Hi,
we are moving away from the original topic of this thread, but just to be 100% clear: calling TTree::Fill
concurrently on the same TTree
object from multiple threads is not safe, and neither is calling TTree::Fill
in one thread while you are calling TTree::AutoSave()
from another. Both operations write to the TTree
internal state.

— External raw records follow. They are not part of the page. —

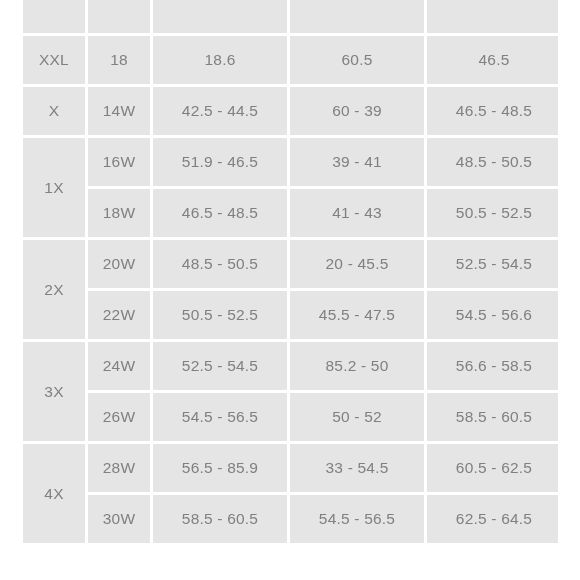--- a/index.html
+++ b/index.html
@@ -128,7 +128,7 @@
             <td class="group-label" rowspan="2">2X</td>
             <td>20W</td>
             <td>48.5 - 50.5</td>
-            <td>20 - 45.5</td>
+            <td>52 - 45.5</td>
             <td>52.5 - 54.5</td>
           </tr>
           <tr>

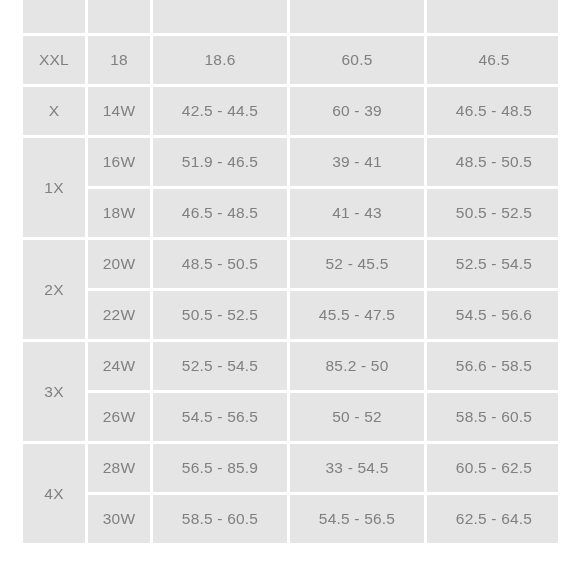--- a/index.html
+++ b/index.html
@@ -154,7 +154,7 @@
             <td class="group-label" rowspan="2">4X</td>
             <td>28W</td>
             <td>56.5 - 85.9</td>
-            <td>33 - 54.5</td>
+            <td>52 - 41.3</td>
             <td>60.5 - 62.5</td>
           </tr>
           <tr>

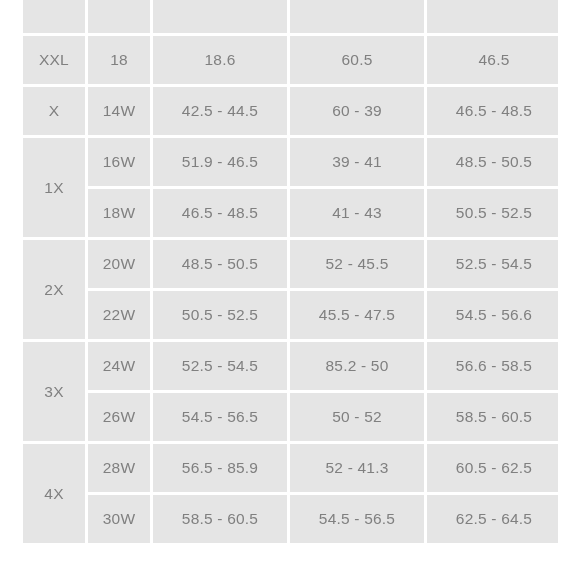--- a/index.html
+++ b/index.html
@@ -155,7 +155,7 @@
             <td>28W</td>
             <td>56.5 - 85.9</td>
             <td>52 - 41.3</td>
-            <td>60.5 - 62.5</td>
+            <td>29.8 - 62.5</td>
           </tr>
           <tr>
             <td>30W</td>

Pretty much no object can be used like that in ROOT 6.
There are a few more things in your snippet that do not look right at first sight (I might be missing something): for example you might never WriteToDisk
the last bunch of entries (in case the previous AsyncFlush
has not terminated yet) and loopCounter
is not atomic but you write to it from one thread while you read it from another.
But actually, if you have access to ROOT v6.12, you don’t have to write multi-threaded code yourself for this task: TDataFrame::Snapshot
is the high-level interface to write columns of a TDataFrame
to a ROOT file in the form of a TTree
, and it can do so by creating the TTree entries and flushing them to disk from multiple threads. It does not fill the tree in one thread and flush it from another (that is not thread-safe), but it creates chunks of TTree entries in each thread, then each thread adds these chunks (i.e. buffers) to a thread-safe writing queue, and the queue is consumed by a single “writer” worker. The end result is an important speed-up in the creation of the data-set, if the actual creation and serialization+compression of the entries is a heavy enough workload (it should be, for all but trivial cases).
The low-level details of concurrent writing of a ROOT file are actually taken care of by TBufferMerger
.
Your use-case would look similar to this (modulo typos and, possibly, optimizations):
#include <ROOT/TDataFrame.hxx>
#include <random>
#include <chrono>
using namespace ROOT::Experimental; // this is where TDF lives
struct DataStructure {
double px;
double py;
double pz;
double random;
int i;
};
void GenerateData() {
ROOT::EnableImplicitMT(); // tell TDF to use multiple threads
TDataFrame d(1000*500); // create a TDF with 1000*500 entries (and no columns yet)
// now we add a column that contains your data structure
// we need a random engine per worker thread
const auto nWorkers = ROOT::IsImplicitMTEnabled() ? ROOT::GetImplicitMTPoolSize() : 1;
std::vector<std::default_random_engine> generators(nWorkers);
std::normal_distribution<double> distribution(0., 2.);
auto makeDataStructure = [&generators, &distribution](unsigned int slot, ULong64_t entry) {
auto &gen = generators[slot]; // each worker thread is guaranteed to receive a different slot number
auto px = distribution(gen);
auto py = distribution(gen);
auto random = distribution(gen);
auto pz = px * px + py * py;
auto i = int(entry);
return DataStructure{px, py, pz, random, i};
};
auto d2 = d.DefineSlotEntry("data", makeDataStructure, {});
// nothing has been executed so far
// this Snapshot call actually triggers the event loop
const auto startTime = std::chrono::high_resolution_clock::now();
d2.Snapshot<DataStructure>("tree", "test.root", {"data"});
const auto endTime = std::chrono::high_resolution_clock::now();
const auto msElapsed = std::chrono::duration_cast<std::chrono::milliseconds>(endTime - startTime).count();
std::cout << "event loop duration: " << msElapsed << std::endl;
}
On my laptop this event loop takes about 4.5s without ROOT::EnableImplicitMT()
and 2.9s with.
EDIT: the first timings were with a debug version of ROOT.
Switching to a release version and rearranging the program so that it’s compiled rather than interpreted, the event loop runs in about .6 seconds with multi-threading and 1 second without.
Increasing the number of entries by a factor 10, we are at 4.2 seconds vs 11 seconds. Not bad, considering my laptop has 2 physical cores (with 2 threads per core).
Hope this helps,
Enrico